Original Source Here

# SVM: Complete Guide

After diving into KNN, Linear Regression, and Naive Bayes in previous parts to this series, we’ve finally arrived at one of the famous algorithms used for both classification and regression; SVM, or **Support Vector Machines.**

SVM is a discriminative classifier that searches for the best hyperplane by which to divide data into various groups. This ideal hyperplane in two dimensions can be visualized as a line separating the space into two sections, with one section containing data points that belong to one class and the other section containing data points that belong to the other class. Only if the data points can be separated linearly can the idea of lines serving as a classifier be considered valid.

Assume you are given a graph with a plot of two labeled classes as shown in the example image below. Can you choose a line to divide the classes?

The following line divides the data points into two halves. Anything on the left of the line is black dots and anything on the right is blue dots.

So, we seek the optimal hyperplane to divide the two classes in this supervised machine learning issue.

# How does SVM differ from logistic regression?

The major difference between the SVM and logistic regression is SVM is based on statistical method whereas logistic regression is based on probabilistic approach.

SVM determines the ideal line across the largest possible margin, which implies that it is equally and maximally distant from both classes or spaces.

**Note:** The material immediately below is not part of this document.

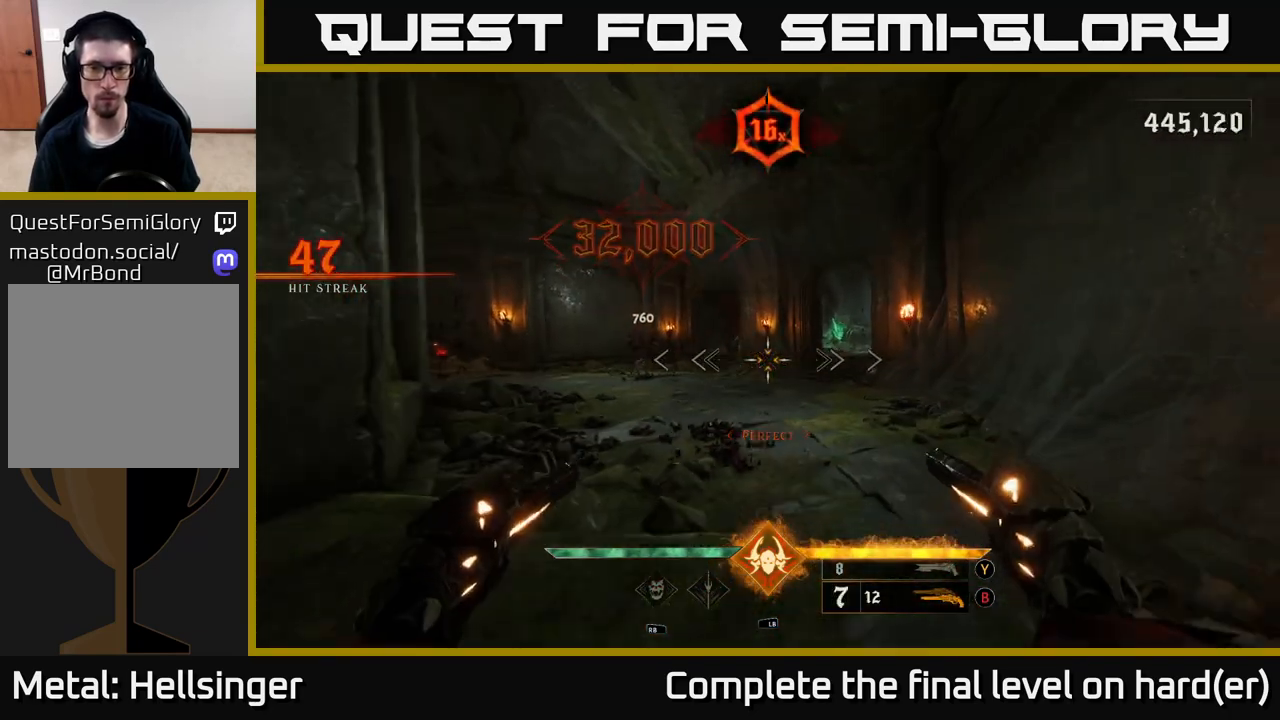
{"buttons": [], "left_stick": "up-right", "right_stick": "left", "events": [[83, "right_stick", "right"], [250, "right_stick", "left"], [350, "left_stick", "down-right"], [500, "left_stick", "up-right"]]}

To give this line the maximum margin, the sum of the margins must be maximized.

A maximum margin hyperplane or classifier can be seen in the image as the line in the center. It appears as a line in a two-dimensional plane but is actually a hyperplane in a three-dimensional space. That is how SVM functions.

**Benefits of SVM**

- More accurate in high-dimensional feature space that, for instance, KNN.
- In large dimensional spaces, SVM performs better. SVM is effective in cases where the number of dimensions is greater than the number of samples.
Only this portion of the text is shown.